Mork and Mindy was entertaining, nonsensical fluff for a six-year-old, but I have to admit that as I became an adult, I started to find that sort of manic humor to be tedious and a bit grating. It's not just Robin Williams; I find Peter Sellers' Strangelove character (bot not the other two characters he plays in Dr. Strangelove) to be like fingernails on a chalkboard, for example. So I never tended to be as much of a fan of his movies as other people would be, even though he did a reasonably wide range of movies. (Well, Dead Poets Society and Good Will Hunting are both mawkish, although the latter one is Matt Damon's fault; the movie won Williams an Oscar.)
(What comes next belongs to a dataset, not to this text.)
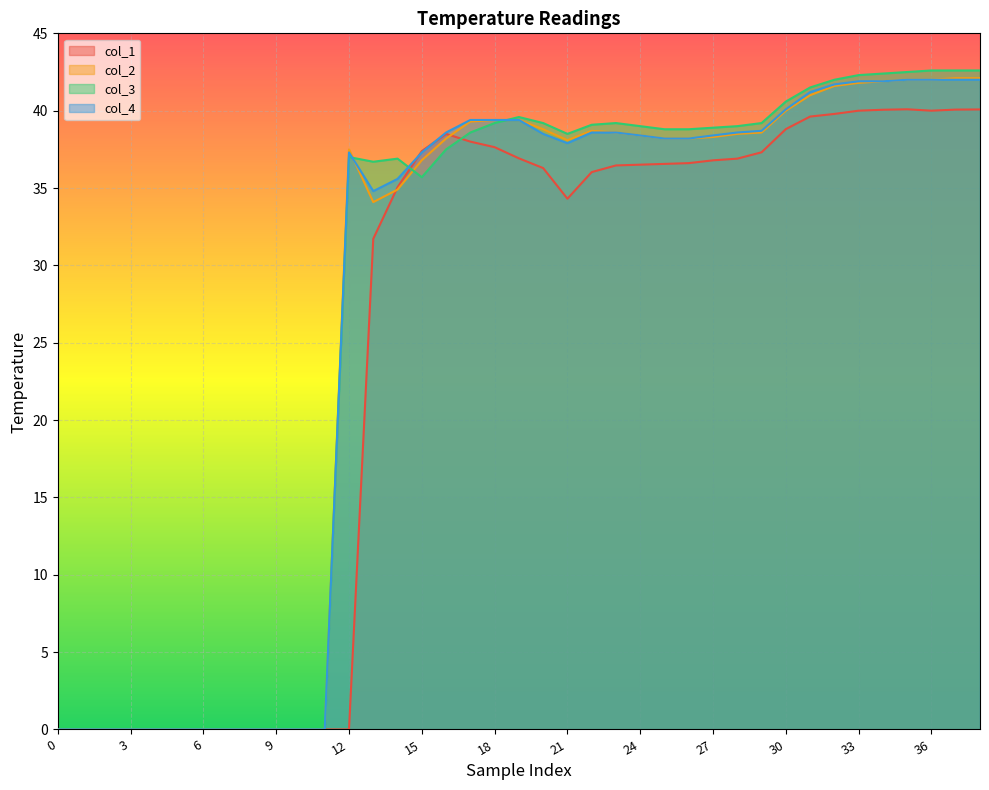

Rank the series by their maximum value, from highest to lowest.

col_3, col_2, col_4, col_1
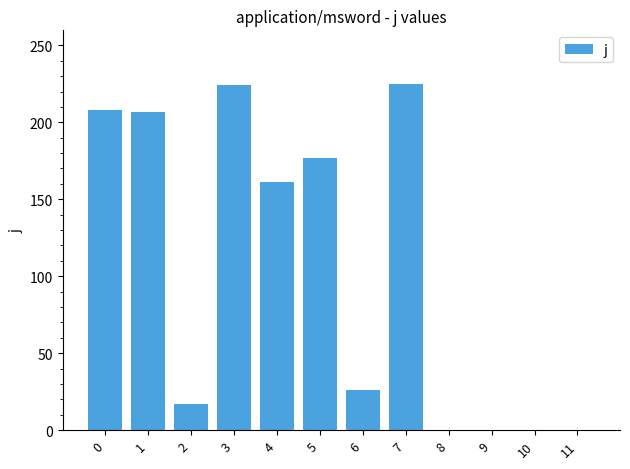

What is the maximum value shown in the chart?

225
That, and I also became less and less of a Disney animated feature fan as I grew up, especially of the contemporary, so things like Aladdin weren't quite my thing either. Not that this lessens anybody's talent. I did radio in college reading the news, and I know from experience doing live reading and sounding good is difficult; much more so than you'd think. Oh sure, anybody can read words off the page, but doing it while sounding the right way (serious but not grave for news; the whole range of emotions for animation)? That's where it gets difficult.

And then there are the movies that I ought to reacquaint myself, such as Moscow on the Hudson, or the entertaining if completely implausible Dead Again.